4. setup.py — Environment initialization

Creates the world. Responsibilities:

  • Create files, directories, logs, mock services
  • Seed all randomness
  • Initialize hidden state Rules:
  • Runs before the agent starts
  • Agent cannot read or inspect setup code
  • Must be deterministic given the seed
  • No network access
  • No wall-clock dependence

5. actions.py — The action surface

Defines everything the agent can do. If an action is not here, it does not exist. Rules:

  • All actions are synchronous, logged, and budgeted
  • No shell access
  • No filesystem escape
  • No reflection or inspection

Error handling:

  • Actions return either a successful result or a structured error
  • Never exceptions

6. Step model

The harness runs in discrete steps. Each step:

  • Agent receives an observation
  • Agent emits exactly one action
  • Harness executes the action
  • Result is recorded
  • Budgets are decremented

No action batching. No background execution.

7. Budgets & termination

Every task enforces budgets.
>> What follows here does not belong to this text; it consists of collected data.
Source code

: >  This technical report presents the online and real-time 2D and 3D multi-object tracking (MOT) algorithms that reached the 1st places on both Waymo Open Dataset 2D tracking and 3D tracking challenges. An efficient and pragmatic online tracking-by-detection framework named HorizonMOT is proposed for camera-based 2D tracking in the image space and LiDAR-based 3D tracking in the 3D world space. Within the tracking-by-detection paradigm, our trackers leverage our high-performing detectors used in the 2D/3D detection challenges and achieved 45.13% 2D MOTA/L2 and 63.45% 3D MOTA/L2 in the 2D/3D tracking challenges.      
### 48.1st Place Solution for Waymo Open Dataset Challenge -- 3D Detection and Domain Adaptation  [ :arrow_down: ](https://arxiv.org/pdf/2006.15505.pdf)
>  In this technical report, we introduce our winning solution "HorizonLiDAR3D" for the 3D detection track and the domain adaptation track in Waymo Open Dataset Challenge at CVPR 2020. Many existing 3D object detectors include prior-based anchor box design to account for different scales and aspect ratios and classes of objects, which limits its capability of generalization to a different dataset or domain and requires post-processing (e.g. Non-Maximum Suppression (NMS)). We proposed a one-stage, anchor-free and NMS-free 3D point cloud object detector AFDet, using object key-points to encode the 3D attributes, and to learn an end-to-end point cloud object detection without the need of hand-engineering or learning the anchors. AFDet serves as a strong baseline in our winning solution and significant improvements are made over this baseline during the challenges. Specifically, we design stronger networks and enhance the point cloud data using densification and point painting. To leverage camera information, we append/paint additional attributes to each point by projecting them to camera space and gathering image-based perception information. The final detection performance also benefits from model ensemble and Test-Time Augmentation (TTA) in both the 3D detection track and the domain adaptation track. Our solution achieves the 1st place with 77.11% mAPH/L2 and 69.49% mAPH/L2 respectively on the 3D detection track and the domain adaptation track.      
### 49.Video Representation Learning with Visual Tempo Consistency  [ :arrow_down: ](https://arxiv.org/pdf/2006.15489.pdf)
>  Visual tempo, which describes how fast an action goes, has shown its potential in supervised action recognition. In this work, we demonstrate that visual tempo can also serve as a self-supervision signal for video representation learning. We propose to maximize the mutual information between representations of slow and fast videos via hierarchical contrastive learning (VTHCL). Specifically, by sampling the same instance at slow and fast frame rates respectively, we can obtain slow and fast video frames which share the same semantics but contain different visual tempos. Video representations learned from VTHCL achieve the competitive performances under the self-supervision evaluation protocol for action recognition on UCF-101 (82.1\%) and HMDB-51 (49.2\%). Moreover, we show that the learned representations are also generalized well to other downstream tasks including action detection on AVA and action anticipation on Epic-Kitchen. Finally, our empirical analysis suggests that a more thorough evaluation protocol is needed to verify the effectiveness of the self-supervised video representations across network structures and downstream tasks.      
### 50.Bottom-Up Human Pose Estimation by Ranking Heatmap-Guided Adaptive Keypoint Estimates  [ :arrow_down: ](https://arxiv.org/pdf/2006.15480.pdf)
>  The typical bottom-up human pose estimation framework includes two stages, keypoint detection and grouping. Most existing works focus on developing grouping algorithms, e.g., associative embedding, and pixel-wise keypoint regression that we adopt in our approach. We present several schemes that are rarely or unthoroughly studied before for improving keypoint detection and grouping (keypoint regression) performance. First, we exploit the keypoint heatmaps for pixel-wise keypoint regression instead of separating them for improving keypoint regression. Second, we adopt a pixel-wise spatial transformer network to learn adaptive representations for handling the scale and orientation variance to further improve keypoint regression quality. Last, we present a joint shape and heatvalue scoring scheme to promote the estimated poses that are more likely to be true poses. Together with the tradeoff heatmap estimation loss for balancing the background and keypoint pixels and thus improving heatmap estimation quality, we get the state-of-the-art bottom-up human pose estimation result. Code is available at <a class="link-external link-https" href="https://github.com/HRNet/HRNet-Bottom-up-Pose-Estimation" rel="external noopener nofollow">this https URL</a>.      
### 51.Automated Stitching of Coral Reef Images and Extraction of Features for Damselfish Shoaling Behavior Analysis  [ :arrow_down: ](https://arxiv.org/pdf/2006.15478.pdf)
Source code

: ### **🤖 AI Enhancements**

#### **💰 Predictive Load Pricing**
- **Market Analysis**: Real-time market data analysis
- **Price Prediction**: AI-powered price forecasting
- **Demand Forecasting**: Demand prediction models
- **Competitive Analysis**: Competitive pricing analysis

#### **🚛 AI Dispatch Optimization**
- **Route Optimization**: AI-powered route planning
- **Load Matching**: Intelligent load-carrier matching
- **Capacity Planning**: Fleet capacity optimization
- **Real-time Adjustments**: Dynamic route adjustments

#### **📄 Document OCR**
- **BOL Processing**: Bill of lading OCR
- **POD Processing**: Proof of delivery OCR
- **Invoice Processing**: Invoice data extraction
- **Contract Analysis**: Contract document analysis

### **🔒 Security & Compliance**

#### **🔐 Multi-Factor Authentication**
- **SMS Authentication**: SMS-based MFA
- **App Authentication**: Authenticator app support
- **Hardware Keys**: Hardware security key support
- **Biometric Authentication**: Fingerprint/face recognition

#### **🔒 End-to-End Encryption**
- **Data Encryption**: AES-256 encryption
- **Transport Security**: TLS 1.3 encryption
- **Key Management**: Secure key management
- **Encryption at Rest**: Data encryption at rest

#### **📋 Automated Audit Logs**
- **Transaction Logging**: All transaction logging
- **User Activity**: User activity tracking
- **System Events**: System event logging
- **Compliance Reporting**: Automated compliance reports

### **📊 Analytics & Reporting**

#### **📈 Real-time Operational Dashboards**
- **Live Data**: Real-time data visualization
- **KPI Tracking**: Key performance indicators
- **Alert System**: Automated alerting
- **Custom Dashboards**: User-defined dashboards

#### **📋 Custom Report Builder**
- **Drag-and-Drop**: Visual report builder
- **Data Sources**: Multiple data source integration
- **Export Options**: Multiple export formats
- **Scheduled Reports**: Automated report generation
Budgets:

  • steps
  • tool_calls
  • optional wall-clock timeout

A task ends when:

  • validate() returns success
  • Agent emits an invalid action
  • Any budget is exhausted
  • Harness encounters a fatal error

8. Observability model

Agents can observe only what the task allows. Agents can see:

  • Task description
  • Action results
  • Their own past actions
  • Explicit visible state (if provided)

Agents cannot see:

  • Setup code
  • Validation logic
  • Hidden files or state
  • Ground truth answers

9. validate.py — Success criteria

Defines success. Rules:

  • Deterministic
  • Final-state only
  • No LLMs
  • No partial credit
  • No time-based logic

10. Determinism contract

Given task id + version, random seed, and agent implementation, outcomes must be reproducible.

11. Anti-cheating guarantees

The harness enforces:

  • Process isolation
  • Read-only task metadata
  • No filesystem escape (task access must stay within the manifest allowlist)
  • No environment introspection
  • No dynamic imports outside the task
  • Per-step filesystem/network IO audit logged in traces and enforced in replay/strict

12. What makes a good task?

A good task:

  • Fails brittle agents quickly
  • Rewards conservative behavior
  • Has exactly one right outcome
  • Surfaces why the agent failed

A bad task:

  • Requires guessing
  • Encourages hacks
  • Depends on timing
  • Takes minutes to run

13. Explicit non-goals

The task harness does not:

  • Simulate the real world
  • Test creativity
  • Judge explanations
  • Optimize for realism

14. Diagnostics contract

  • Every run produces a JSON artifact under .agent_bench/runs/ that captures metadata (run_id, trace_id, timestamps, harness version), per-step traces, and outcome metrics.
  • Trace viewers (CLI + Web UI) must surface that artifact verbatim; no summarization that hides the raw steps.
  • Baseline tables derive only from persisted artifacts to keep comparisons reproducible.
  • When freezing a task version, capture the relevant run IDs and carry them forward as regression fixtures.